Mizzle vs Choice Cream
Mizzle (Farrow & Ball) and Choice Cream (Sherwin-Williams) come from different manufacturers. Hue-wise, Mizzle belongs to the grey family and Choice Cream to the beige family. The 25-point LRV gap — 77 for Choice Cream vs 52 for Mizzle — means Choice Cream will open up a space more effectively. Both share a warm character, which means they'll respond to light and surrounding materials in similar ways. A ΔE of 13.9 puts these firmly in different territory — two distinct design choices rather than close alternatives. Below you'll find 3 real-room photo comparisons where both colors appear side by side, plus 5 simulated room previews.

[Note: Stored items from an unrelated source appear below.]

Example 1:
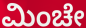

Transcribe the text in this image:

ಮಿಂಚೇ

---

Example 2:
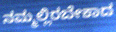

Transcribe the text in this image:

ನಮ್ಮಲ್ಲಿರಬೇಕಾದ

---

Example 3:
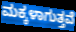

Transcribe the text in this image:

ಮಕ್ಕಳಾಗುತ್ತವೆ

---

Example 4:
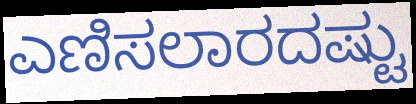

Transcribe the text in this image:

ಎಣಿಸಲಾರದಷ್ಟು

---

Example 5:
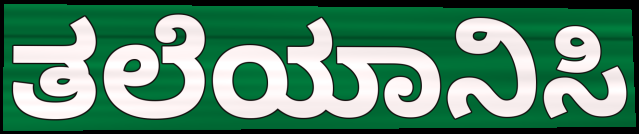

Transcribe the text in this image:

ತಲೆಯಾನಿಸಿ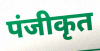
पंजीकृत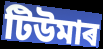
টিউমাৰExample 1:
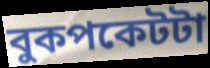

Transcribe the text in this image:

বুকপকেটটা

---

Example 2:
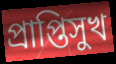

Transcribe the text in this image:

প্রাপ্তিসুখ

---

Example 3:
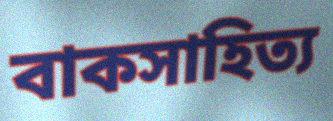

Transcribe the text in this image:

বাকসাহিত্য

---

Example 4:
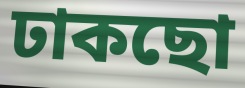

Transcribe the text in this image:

ঢাকছো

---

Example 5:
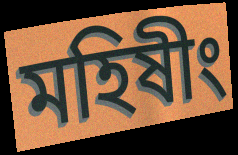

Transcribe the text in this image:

মহিষীং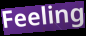
Feeling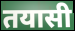
तयासी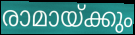
രാമായ്ക്കും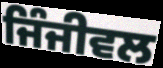
ਜਿੰਜੀਵਲ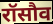
रॉसौवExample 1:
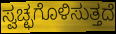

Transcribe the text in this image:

ಸ್ವಚ್ಛಗೊಳಿಸುತ್ತದೆ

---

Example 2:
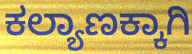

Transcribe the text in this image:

ಕಲ್ಯಾಣಕ್ಕಾಗಿ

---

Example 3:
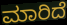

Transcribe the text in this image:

ಮಾರಿದೆ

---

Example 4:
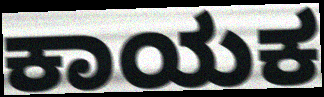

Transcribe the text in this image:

ಕಾಯಕ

Mizzle vs Choice Cream in Real Spaces
3 real rooms side by side. Seeing Mizzle and Choice Cream in actual rooms makes the difference concrete; browse the spaces below to get a feel for how each color lives on a wall.
Bedroom
Bedrooms are typically lit with warmer, lower light than the rest of the house — a condition that flatters warm tones and deepens cool ones. Choice Cream returns significantly more light to the room — in a smaller or darker space, that difference in perceived brightness is hard to miss.
House
A full exterior is the most demanding test for a paint color — scale and outdoor light both amplify differences that seem small on a swatch. Choice Cream returns significantly more light to the room — in a smaller or darker space, that difference in perceived brightness is hard to miss.
Kitchen Cabinets
Cabinet color is always seen in context — against countertops, backsplash, and hardware — which amplifies undertone differences that might disappear on a plain wall. Choice Cream returns significantly more light to the room — in a smaller or darker space, that difference in perceived brightness is hard to miss.
Color Details
Mizzle vs Choice Cream Simulated Comparison
5 simulated room previews — drag the slider on each to see Mizzle on one side and Choice Cream on the other.

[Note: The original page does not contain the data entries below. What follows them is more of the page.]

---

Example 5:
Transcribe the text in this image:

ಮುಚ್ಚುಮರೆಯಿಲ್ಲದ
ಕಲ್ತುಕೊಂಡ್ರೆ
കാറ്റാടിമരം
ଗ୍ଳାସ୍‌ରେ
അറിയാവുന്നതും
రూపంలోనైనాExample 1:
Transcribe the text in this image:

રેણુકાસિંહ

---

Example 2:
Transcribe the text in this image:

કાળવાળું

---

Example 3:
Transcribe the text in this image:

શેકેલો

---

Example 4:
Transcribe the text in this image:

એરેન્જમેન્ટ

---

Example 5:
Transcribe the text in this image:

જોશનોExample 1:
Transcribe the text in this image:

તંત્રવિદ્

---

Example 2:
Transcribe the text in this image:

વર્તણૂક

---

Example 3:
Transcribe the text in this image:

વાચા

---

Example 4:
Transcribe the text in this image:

Digital color is approximate. These simulations are generated from the manufacturer's hex values and overlaid on grayscale room photos — your screen's calibration, brightness, and viewing angle all affect how they render. Before committing to either color, test physical samples in your own space under the light you actually live with.
More Mizzle comparisons
See how Mizzle stacks up against other well-photographed colors across different brands and tones.